In 2016, about 14.4% and 14.8% of voting-eligible Americans, respectively, participated in the decisions to nominate Hillary Clinton and Donald Trump, the two most unpopular presidential finalists in modern U.S. history. Presidential primary turnout is extremely low, and turnout for other primary elections is often worse, giving a relatively small share of voters disproportionate influence over our democracy.
With the 2020 Iowa caucus less than a week away, The New Center is releasing a three-part series on primary reform in which we propose counterintuitive solutions to America’s most vexing primary problems, including its struggles with representation and turnout. Today, we address them with our third paper in this series, Increasing Voter Participation, which describes outdated election rules that should’ve been reformed decades ago. Redressing them would remove ballot access roadblocks and improve voter turnout.
Significant reforms would include:
- Re-ordering the presidential primaries. While the RNC and DNC have entertained a number of creative voting plans meant to better represent the nation, all have involved preserving Iowa and New Hampshires’ coveted frontline positions.
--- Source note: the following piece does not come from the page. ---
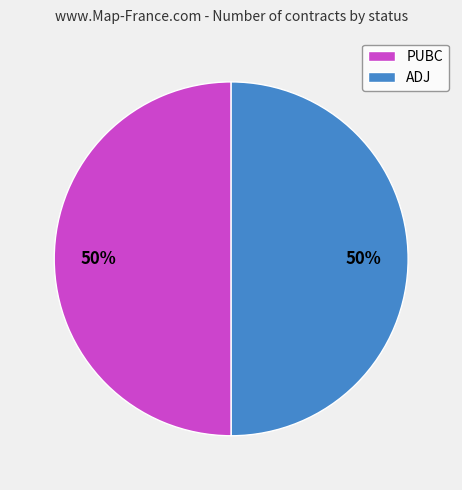

How many slices are in this pie chart?

2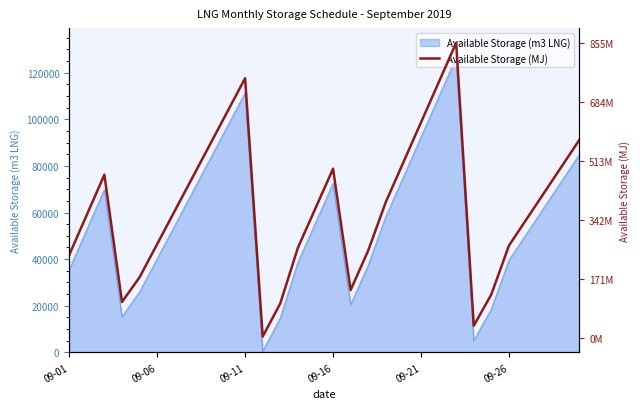

What is the greatest value displayed?

126420.0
The RNC and the DNC should nix this tradition and implement a true rotating regional primary, lumping all states into four categories: East, Midwest, South, and West. States within each region would vote at the same time, creating a presidential primaries calendar with only four major dates. Voting order would change with every election.
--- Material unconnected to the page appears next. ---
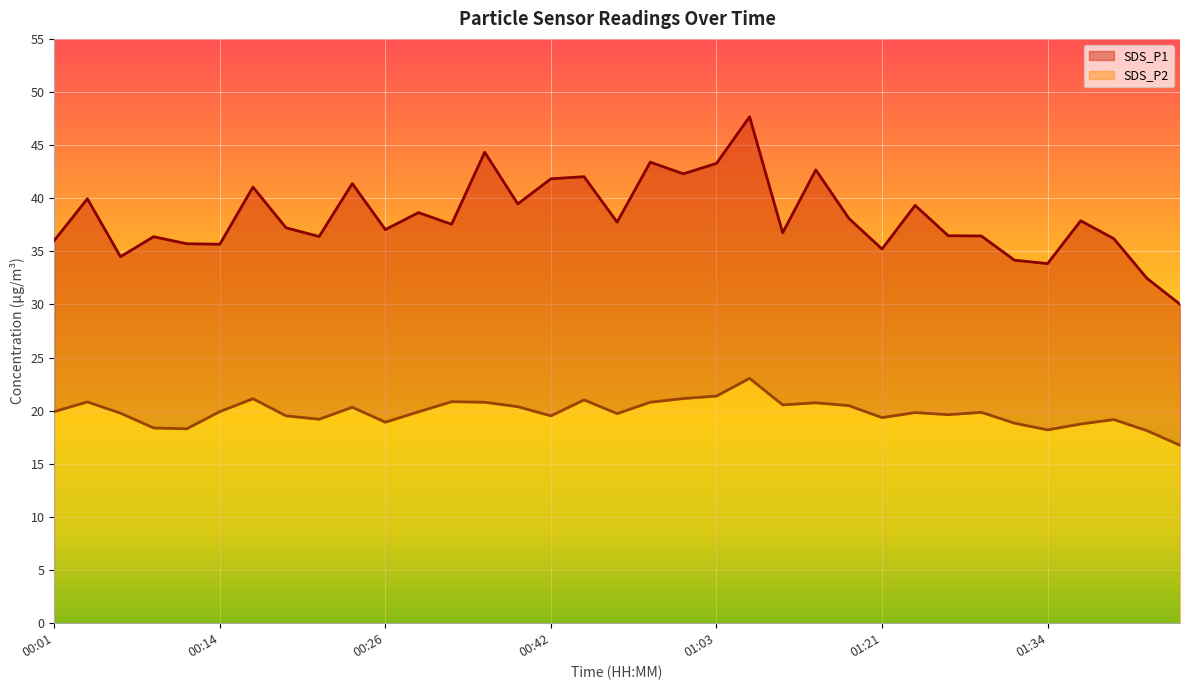

True or false: SDS_P1 and SDS_P2 intersect in this chart.

False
- Establishing a national congressional primary day. To boost low turnout in congressional primaries, states should collaborate to establish a national primary day. If this day is consistent across geography and time, like the date for the election for president, voters might be more likely to remember it and turn out.
- Killing the caucuses. Today, only six states (Iowa, Nevada, Kansas, North Dakota, Wyoming, and Maine) still have caucuses, which states have slowly been exchanging for popular primaries over time. While primaries involve showing up, waiting in line, and casting a quick, private vote, caucuses involve hours of debate, can be held in a location other than the voter’s precinct, and can force participants to disclose their votes. Although caucuses are dying, they should go more quickly; caucus states trying to buck the trend should give in, replacing these events with more accessible contests.
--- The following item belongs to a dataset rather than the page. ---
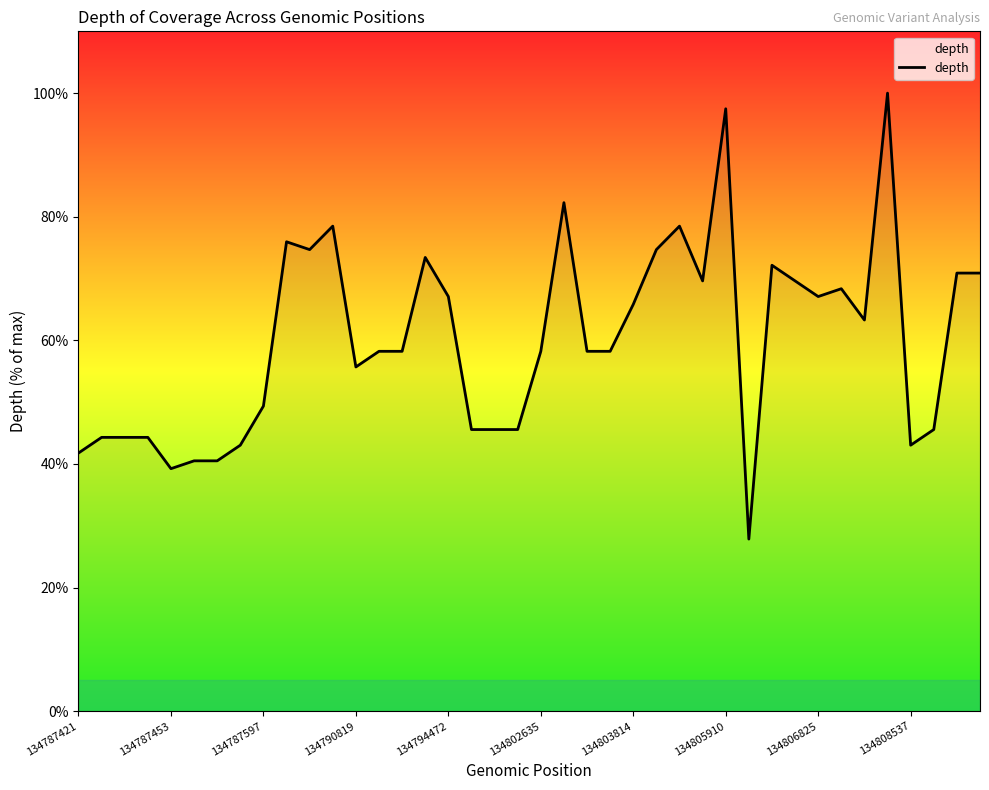

What is the difference between the maximum and minimum values?

72.2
- Creating a National Bipartisan Voter Registration Board. The U.S. Census Bureau estimated that 21.4% of eligible U.S. voters weren’t registered in 2014. While a number of different organizations work to register voters, and while community-based voter access drives bloom during competitive races, state legislatures tend to construct roadblocks that hinder them. Squabbles between Democrats and Republicans over voter registration often ensue because each side assumes the other will only seek to register areas friendly to their own party. The parties could fix this by establishing a cooperative National Bipartisan Voter Registration Board, in which both Democrat and Republican leadership work cooperatively to register Americans in both liberal- and conservative-leaning areas in a bipartisan way.
- Tearing down ballot access red tape. States should allow voters to vote early, register, vote on the same day, and vote absentee with no questions asked. Several states have already implemented absentee-voting with no excuses required, including deep red states such as Georgia, Wyoming, Arizona, and Idaho. To verify that absentee ballots come from the right person, election officials conduct comparisons of the voter’s signature in the state’s database and their signature on the ballot. In order to enhance turnout, states could also revise their policies to make it easier for voters to obtain identification providing proof of residence. As for voter-leave laws, the federal government could offer a tax break to non-participating states that enact them.